▶ **Problem requirements**:
Precisely the lines from the one with "vor dem Scheitern ist die Anwendung von" through the end of the data, both included, must make up the response, each restated word for word.

▶ **Supplied material**:
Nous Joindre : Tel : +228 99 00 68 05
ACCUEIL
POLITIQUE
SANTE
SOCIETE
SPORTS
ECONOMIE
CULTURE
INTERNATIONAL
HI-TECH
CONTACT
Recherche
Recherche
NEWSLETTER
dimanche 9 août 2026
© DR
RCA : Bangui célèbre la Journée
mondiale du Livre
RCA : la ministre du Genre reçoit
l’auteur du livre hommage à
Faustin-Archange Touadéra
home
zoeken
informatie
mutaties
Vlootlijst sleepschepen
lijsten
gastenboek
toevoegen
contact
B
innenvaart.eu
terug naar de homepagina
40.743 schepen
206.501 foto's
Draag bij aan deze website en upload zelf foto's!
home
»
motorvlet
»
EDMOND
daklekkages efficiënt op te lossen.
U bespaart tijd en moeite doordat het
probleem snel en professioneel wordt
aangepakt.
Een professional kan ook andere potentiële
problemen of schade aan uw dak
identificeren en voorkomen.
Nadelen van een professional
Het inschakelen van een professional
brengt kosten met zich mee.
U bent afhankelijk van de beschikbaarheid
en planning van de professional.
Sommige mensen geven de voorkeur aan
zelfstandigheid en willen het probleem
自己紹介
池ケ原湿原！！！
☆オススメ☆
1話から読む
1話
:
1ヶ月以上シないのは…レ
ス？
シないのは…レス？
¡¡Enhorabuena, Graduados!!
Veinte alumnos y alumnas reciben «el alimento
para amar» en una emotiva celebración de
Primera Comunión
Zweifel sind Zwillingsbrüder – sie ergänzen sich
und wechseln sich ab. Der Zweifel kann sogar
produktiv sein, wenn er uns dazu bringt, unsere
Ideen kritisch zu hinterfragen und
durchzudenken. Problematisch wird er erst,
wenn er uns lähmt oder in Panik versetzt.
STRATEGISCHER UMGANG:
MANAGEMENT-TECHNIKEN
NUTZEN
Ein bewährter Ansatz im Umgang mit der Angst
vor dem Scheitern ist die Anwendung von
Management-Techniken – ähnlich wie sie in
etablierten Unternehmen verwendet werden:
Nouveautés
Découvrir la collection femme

▶ **Result for this exercise**:
vor dem Scheitern ist die Anwendung von
Management-Techniken – ähnlich wie sie in
etablierten Unternehmen verwendet werden:
Nouveautés
Découvrir la collection femme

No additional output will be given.